碧のオータムズネタに慣れてきたのか、瑠璃の小言の数も減ってきていた。
「なんか、アルバム出すんだって?」
麦茶のコップを空にすると瑠璃が会話を続けた。
「おお、瑠璃までそれを知っているってことは、さてはアナタもファンに?」
「違うって。この前本屋さんに行ったらオータムズが表紙の情報誌が出てて、パラパラめくったらなんかそんな話が載ってた」
「瑠璃がそんな本を手に取るなんて珍しい」
「お姉ちゃんがオータムズオータムズってうるさいから気になるようになったの!」
「つまり私は無自覚に布教に成功したと?」
「あのねえ、布教ってコトバ、安易に使わないでよ。宗教をなんだと思ってるのさ」
「宗教に対して、特に何とも思ってないよ」
「……ん、まあそうだと思ってたよ。どうせその本お姉ちゃんも買ったんでしょ?」
「買ってないよ。わたし、オータムズは好きだけどオータムズのインタビューは嫌いなの。情報は慎重に選ぶのよ」
「ええ?なんだそりゃ。響ちゃんだったら好きなキャラが表紙だったらその本買っちゃうけどなあ。ファンってみんなそうだと思ってた」
「響子ちゃんが好きなのはアニメキャラでしょ?二次元と三次元では感情のぶつけ方が違うのよ」
響子というのは瑠璃の親友で、同級生のメガネ少女だ。長い髪をいつもフィッシュボーン編みにしていて、勉強の原動力をアニメで補給しているオタク娘でもある。
「ふーん、グッズとか買ったりしないの?ミュージシャンのってキャップとかタオルとか色々あるんじゃないの?」
「買わないわよ。第一、そーゆ―のってライブで使うもんでしょ?多分。わたしライブ行かないし、行きたくもないからよく知らんけど」
「あー人気あるからチケットとれないしね。行けたとしても人混み過ごそうだよね」
「うん……。まあそんな事よりさ」
碧は一瞬、瞳を曇らせたものの、すぐに笑顔になった。
「そんな事よりさ、アルバム出たらレビュー書こうと思って!」
「ああ、ネットの通販サイトのね。いいんじゃない?節度を保ってれば」
「そうすると、私のレビューが世界中に読まれる、と言いたいところだけどまあ、日本語だから日本人に主に読まれるわけね。その商品の検索すれば」
「それは、そうでしょう。今更何を……」
「つまり!確率としては!オータムズに読まれる可能性もあるわけよ!」
「ええ?ああ、そうだね。まあ確率レベルで言えば……」
「つまりオータムズが私のレビューの共感ボタンを押してくれるかもしれないよ!」
「ああ、うん確率で言えば……」
「ああ、インターネットって素晴らしい!」
こわごわと瑠璃が口を開いた。
「オータムズがエゴサ―チするの?バンドマンがそういうのってロックじゃ無くない?」
「可能性はゼロではないでしょ?私はそれに賭けるのよ!」
「仮に共感ボタンが押されても、名乗ってくるわけじゃないし、確かめようがなくない?」
「いいの!交流ができる可能性がある行動を起こせるだけでしあわせ!」
「…………」
瑠璃は碧の顔を呆気にとられて見つめると、やがてフッと寂しげに笑い、台所を出て行った。
「……着替える」
「何よその笑いは。憧れの人を夢見てることを笑うなんて失敬な」
瑠璃の背中に向かって言葉を投げる。
「はいはい」
瑠璃の足音が遠ざかっていくと碧は敷いていた座布団を引っ張り出し、二つ折りの枕にしてうつぶせに寝転んだ。

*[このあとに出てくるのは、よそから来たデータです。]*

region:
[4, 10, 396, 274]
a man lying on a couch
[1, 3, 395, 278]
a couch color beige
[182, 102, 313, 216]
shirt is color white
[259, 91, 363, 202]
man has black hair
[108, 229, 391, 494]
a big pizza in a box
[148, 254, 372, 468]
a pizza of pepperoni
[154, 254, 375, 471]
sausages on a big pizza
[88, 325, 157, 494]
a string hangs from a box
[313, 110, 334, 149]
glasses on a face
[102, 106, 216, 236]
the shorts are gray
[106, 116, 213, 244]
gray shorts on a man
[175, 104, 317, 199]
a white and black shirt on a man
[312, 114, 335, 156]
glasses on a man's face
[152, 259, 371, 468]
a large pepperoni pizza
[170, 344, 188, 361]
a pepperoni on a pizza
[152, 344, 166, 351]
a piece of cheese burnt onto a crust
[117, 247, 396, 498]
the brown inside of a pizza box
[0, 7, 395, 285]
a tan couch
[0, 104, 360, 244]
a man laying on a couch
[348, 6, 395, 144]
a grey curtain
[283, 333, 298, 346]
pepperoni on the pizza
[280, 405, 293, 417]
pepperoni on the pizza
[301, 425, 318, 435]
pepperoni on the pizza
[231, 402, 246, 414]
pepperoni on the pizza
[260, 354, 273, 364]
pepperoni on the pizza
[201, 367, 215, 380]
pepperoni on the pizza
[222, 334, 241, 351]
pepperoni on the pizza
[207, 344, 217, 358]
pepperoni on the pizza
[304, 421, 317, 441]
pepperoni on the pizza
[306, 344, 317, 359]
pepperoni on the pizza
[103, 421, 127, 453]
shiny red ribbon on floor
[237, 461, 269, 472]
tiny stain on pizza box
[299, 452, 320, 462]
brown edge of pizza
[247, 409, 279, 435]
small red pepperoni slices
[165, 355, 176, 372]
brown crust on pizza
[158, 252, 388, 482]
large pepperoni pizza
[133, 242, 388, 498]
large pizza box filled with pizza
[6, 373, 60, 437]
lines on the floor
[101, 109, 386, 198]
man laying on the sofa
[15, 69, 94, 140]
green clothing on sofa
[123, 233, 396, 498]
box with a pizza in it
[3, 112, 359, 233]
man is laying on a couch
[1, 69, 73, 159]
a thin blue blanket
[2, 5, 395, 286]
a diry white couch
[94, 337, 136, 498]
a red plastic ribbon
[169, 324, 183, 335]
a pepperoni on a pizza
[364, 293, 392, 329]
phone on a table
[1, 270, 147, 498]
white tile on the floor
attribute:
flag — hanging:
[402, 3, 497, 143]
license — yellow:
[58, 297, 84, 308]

(レビューはなんて書こうかなあ。オータムズのアルバムだもの。きっといい曲ばかりよね。何曲かは聴いたことあるし)
考えるだけで胸が高鳴って来る。
(私の書き込んだレビューを、オータムズの誰かが、できれば章彦さんが読んでくれちゃったりして、それでもって心の支えになっちゃったりして、そして章彦さんがほかのメンバーに言うの。こんなに俺達の事を分かってくれるファンがいるんだから頑張ろうなって。そして私は出会ったことが無くても特別な存在になるのよ!)
そこまで妄想すると碧は、畳敷きの居間部分で足をジタバタしたのだった。